The fact that the micro:bit is an mbed device brings with it both good and not so good news. The good news is that you can program the micro:bit in C/C++ because it is an mbed system. The bad news is that the documentation only gives you a hint as to how to do it. Here we explore how to use the online compiler. In a follow-on tutorial we'll find out how to do the same job offline using NetBeans. While I'm specifically looking at the Micro:bit, much of this will apply to any mbed device.
If you want to get started withC/C++ on the micro:bit quickly and don't mind signing up to an online service then it is all very easy. On the other hand, if you have a preference for a desktop IDE or just a command line interface things are a bit more difficult. The reason is that mbed comes with a brand new make replacement called yotta. It's not that yotta is bad, it is just another thing to learn. It is also surprising how complicated embedded programming has - become so much so that it actually need something this complicated. We seem to be a long way from the C programming running on almost bare metal. Once upon a time the hardware was the tough part - now it's the software as well.

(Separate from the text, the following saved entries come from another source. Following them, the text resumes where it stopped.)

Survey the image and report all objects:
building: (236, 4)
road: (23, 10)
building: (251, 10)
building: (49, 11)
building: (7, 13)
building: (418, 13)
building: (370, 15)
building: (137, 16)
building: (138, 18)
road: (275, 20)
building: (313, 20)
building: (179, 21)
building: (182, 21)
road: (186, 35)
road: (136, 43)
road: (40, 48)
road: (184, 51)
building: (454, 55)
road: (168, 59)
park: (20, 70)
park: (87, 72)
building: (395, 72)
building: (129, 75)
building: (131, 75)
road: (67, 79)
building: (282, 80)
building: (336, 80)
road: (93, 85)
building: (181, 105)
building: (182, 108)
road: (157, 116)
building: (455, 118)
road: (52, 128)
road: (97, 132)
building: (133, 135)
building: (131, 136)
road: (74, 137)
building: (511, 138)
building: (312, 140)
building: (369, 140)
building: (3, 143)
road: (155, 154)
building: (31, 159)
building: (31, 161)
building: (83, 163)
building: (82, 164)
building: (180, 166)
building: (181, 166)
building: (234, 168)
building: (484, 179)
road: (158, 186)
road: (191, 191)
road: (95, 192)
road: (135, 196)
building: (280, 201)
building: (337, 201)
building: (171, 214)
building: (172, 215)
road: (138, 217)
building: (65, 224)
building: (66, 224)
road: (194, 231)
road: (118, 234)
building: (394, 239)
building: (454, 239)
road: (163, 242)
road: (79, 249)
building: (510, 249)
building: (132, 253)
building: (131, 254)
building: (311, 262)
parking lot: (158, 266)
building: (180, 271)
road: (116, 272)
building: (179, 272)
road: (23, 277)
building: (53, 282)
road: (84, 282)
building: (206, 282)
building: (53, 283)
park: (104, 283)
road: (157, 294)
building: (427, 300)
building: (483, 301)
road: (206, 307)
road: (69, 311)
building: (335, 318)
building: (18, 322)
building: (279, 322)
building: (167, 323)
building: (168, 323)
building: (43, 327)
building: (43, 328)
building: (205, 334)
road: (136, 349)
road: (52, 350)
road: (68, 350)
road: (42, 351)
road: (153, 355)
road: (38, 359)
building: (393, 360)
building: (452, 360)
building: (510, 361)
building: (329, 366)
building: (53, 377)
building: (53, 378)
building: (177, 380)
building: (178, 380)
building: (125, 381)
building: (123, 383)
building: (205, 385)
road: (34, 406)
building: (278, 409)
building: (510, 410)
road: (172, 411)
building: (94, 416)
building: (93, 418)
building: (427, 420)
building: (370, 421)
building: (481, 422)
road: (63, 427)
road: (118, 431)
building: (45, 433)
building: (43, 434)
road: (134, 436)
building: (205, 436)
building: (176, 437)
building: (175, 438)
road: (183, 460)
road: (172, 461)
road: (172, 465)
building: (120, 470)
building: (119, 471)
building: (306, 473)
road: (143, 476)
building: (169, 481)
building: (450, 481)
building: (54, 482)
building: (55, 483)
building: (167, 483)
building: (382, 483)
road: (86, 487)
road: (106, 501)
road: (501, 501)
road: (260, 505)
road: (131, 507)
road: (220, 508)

So if you want an easy life go for the online compiler.
If you want more control, but perhaps more complexity, go for the offline approach.
I personally prefer the off line approach using NetBeans and suggest that after you have tried things out with the online compiler you spend a few hours getting things set up for NetBeans development, which is described in the next article.
Why C/C++?
Before you spend time finding out how to program in C/C++ there is the good question of why bother? After all, you have the choice of Touch Develop, JavaScript and MicroPython to program the micro:bit and they are all fairly easy to use.
The answer to the question of why C/C++ is that it gets you closest to the hardware. Not all of the features and facilities of the micro:bit are accessible from the higher level languages. For example, at the moment you can't get access to the micro:bit's radio. Using C/C++ and the microbit library you can use the BlueTooth radio as a simple point to point radio connection between micro:bits. This makes it possible to build radio control robots and similar gadgets - something much harder if all of the connections have to go through the BlueTooth stack.
Another example is the LED control. In MicroPython you have nine brightness levels. In the micro:bit's other supplied languages the LEDs are either on or off. In C/C++ you can set any of 255 levels.
Going beyond the standard hardware you can also implement missing hardware facilities. For example, there is no SPI bus available under any of the supplied languages, only an I2C bus. Using C/C++ you can access a standard mbed SPI driver and work with SPI peripherals. You can even use your own code to implement protocols that are not supported such as the one-wire bus and the DHT11/22 temperature humidity sensor.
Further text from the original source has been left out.